# Barnaby Ate My Hair Scrunchie!



## swishywagga (Nov 13, 2012)

So I had been wondering what had happened to my favourite pink glittery hair scrunchie! All was revealed on our walk earlier, there it was in his "business"!. I have NO idea how he got it, but my golden puppy eater hs now become my golden senior eater!. I honestly am so careful, I just think he has that "unique golden talent" for stealing things. Don't think he will change now, just wanted to share!


----------



## HolDaisy (Jan 10, 2012)

Naughty Barnaby eating your Mom's favourite scrunchie! lol. I have a feeling that Sammy will grow up to be just like Barnaby eating things in his senior years. I do love a senior that never grows up though, it's sweet that they're still pups at heart


----------



## swishywagga (Nov 13, 2012)

Hollie, I see so much of Barnaby in Sammy!. He brings back so many memories, they even look so similar. When you said Sammy drags things outside that made me laugh so much, Barnaby used to take the pillows off the bed and run out into the garden with them!


----------



## GoldenMum (Mar 15, 2010)

Glad things all "worked out" in the end. Oh Barnaby, you big puppy you!


----------



## HolDaisy (Jan 10, 2012)

swishywagga said:


> Hollie, I see so much of Barnaby in Sammy!. He brings back so many memories, they even look so similar. When you said Sammy drags things outside that made me laugh so much, Barnaby used to take the pillows off the bed and run out into the garden with them!

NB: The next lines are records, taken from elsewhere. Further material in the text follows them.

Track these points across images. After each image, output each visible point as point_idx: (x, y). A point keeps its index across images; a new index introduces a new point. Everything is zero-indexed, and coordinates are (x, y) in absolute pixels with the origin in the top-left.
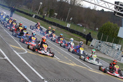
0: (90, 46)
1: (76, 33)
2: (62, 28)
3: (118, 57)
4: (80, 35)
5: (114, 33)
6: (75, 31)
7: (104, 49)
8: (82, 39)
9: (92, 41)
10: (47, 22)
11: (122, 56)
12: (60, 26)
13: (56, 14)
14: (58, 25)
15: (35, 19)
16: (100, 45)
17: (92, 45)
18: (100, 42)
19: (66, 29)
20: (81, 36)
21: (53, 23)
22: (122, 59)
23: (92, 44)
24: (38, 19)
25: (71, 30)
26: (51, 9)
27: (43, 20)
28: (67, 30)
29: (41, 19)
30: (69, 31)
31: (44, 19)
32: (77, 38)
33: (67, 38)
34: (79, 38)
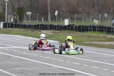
1: (90, 30)
2: (61, 29)
4: (100, 31)
6: (88, 27)
10: (30, 27)
12: (56, 26)
13: (29, 13)
14: (52, 27)
15: (5, 29)
19: (69, 29)
20: (102, 31)
21: (41, 25)
24: (11, 27)
25: (80, 27)
26: (18, 9)
27: (21, 27)
28: (72, 30)
29: (16, 27)
30: (76, 30)
31: (22, 25)
33: (88, 42)
34: (104, 36)
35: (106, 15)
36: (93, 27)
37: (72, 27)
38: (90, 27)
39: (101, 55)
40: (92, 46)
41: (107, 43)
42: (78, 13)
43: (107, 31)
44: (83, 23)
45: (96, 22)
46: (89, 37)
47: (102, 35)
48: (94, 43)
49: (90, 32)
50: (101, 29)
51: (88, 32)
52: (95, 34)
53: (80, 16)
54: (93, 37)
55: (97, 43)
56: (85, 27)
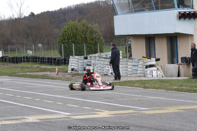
0: (69, 71)
1: (24, 61)
3: (139, 72)
4: (33, 61)
5: (86, 38)
6: (21, 58)
7: (102, 66)
8: (43, 66)
9: (70, 62)
11: (147, 67)
16: (89, 63)
17: (73, 70)
18: (86, 58)
19: (2, 61)
20: (36, 62)
22: (149, 72)
23: (73, 67)
25: (13, 58)
28: (5, 61)
30: (9, 61)
32: (32, 67)
33: (21, 74)
34: (38, 67)
35: (40, 45)
36: (27, 58)
37: (6, 59)
38: (24, 58)
39: (34, 85)
40: (26, 77)
41: (40, 74)
42: (12, 44)
43: (41, 62)
44: (16, 54)
45: (30, 53)
46: (23, 68)
47: (35, 66)
48: (28, 73)
49: (24, 63)
50: (35, 60)
51: (22, 64)
52: (29, 65)
53: (14, 47)
54: (27, 68)
55: (30, 73)
56: (19, 58)
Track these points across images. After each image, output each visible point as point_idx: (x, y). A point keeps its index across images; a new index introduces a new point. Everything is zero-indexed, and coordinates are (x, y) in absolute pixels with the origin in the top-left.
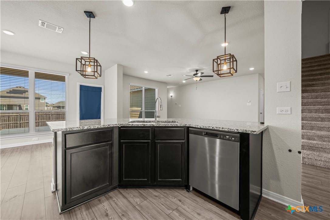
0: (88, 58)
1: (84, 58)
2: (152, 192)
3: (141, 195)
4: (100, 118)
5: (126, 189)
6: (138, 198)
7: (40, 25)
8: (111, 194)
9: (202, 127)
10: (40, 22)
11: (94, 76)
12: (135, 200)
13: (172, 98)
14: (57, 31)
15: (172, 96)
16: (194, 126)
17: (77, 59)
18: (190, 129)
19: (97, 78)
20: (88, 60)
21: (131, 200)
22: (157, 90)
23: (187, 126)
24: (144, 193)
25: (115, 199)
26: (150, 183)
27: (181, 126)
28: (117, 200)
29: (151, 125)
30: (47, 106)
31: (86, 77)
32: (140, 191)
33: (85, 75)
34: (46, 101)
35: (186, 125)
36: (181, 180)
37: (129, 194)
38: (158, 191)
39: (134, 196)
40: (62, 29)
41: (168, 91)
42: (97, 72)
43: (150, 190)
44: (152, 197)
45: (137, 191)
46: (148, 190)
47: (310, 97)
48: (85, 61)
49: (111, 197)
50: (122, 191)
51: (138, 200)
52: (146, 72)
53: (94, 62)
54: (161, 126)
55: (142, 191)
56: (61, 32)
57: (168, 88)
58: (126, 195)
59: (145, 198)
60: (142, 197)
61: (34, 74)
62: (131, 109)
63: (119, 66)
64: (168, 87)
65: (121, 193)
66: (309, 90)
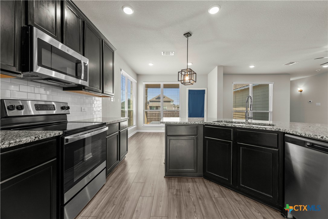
0: (186, 70)
1: (183, 70)
2: (233, 194)
3: (221, 192)
4: (203, 117)
5: (209, 181)
6: (217, 192)
7: (162, 54)
8: (197, 180)
9: (303, 135)
10: (162, 52)
11: (190, 83)
12: (214, 193)
13: (301, 94)
14: (171, 55)
15: (301, 91)
16: (291, 133)
17: (179, 72)
18: (286, 135)
19: (193, 84)
20: (186, 71)
21: (211, 191)
22: (271, 86)
23: (281, 131)
24: (225, 192)
25: (198, 185)
26: (231, 184)
27: (272, 131)
28: (200, 185)
29: (233, 125)
30: (174, 107)
31: (186, 84)
32: (221, 188)
33: (185, 83)
34: (174, 103)
35: (280, 129)
36: (272, 197)
37: (210, 186)
38: (241, 196)
39: (214, 189)
40: (174, 52)
41: (293, 85)
42: (191, 79)
43: (231, 192)
44: (231, 199)
45: (218, 187)
46: (229, 190)
48: (185, 72)
49: (195, 182)
50: (205, 181)
51: (216, 194)
52: (252, 67)
53: (190, 72)
54: (244, 128)
55: (223, 189)
56: (173, 55)
57: (291, 82)
58: (208, 186)
59: (223, 196)
60: (221, 194)
61: (163, 86)
62: (235, 109)
63: (219, 67)
64: (291, 79)
65: (204, 182)
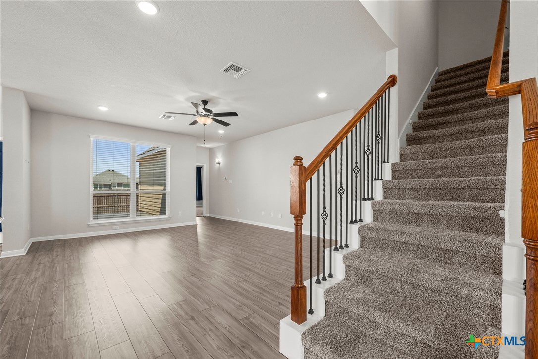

They do look very similar and sounds like they have the same funny characters  Oh that's hilarious about him taking the pillows, bless him! Sammy would do that too most probably if he had the chance but the bedrooms are off limits in the day. We even had to put a bolt on my sister's room to stop him opening the door handle and going in to steal things lol.


----------



## hotel4dogs (Sep 29, 2008)

Barnaby says that if you fed him the stuff the Tiny gets, he wouldn't have to eat your hair scrunchy  !


----------



## swishywagga (Nov 13, 2012)

hotel4dogs said:


> Barnaby says that if you fed him the stuff the Tiny gets, he wouldn't have to eat your hair scrunchy  !


Auntie Barb, u is sooo rite, i want da hott dawg sausage wid da ketchup fur my din dinz tomoz, wid da peeech n apricoott ice creem!


----------



## Chaya (Aug 18, 2012)

Naughtiness that tried our patience when they were puppies now warms our hearts when they're old gold!


----------



## swishywagga (Nov 13, 2012)

Chaya said:


> Naughtiness that tried our patience when they were puppies now warms our hearts when they're old gold!


Beautifully said!


----------



## Sweet Girl (Jun 10, 2010)

I'm afraid this made me laugh. Sorry about your pink scrunchy - but I can imagine the look on your face when it all came out in the poo! :


----------



## swishywagga (Nov 13, 2012)

Sweet Girl said:


> I'm afraid this made me laugh. Sorry about your pink scrunchy - but I can imagine the look on your face when it all came out in the poo! :


I have to admit, there have been many things over the years that have passed through shall we say, but the way it glittered made me laugh very loudly!


----------



## *Laura* (Dec 13, 2011)

HAHAHA.....Barnaby you've made me laugh out loud too


----------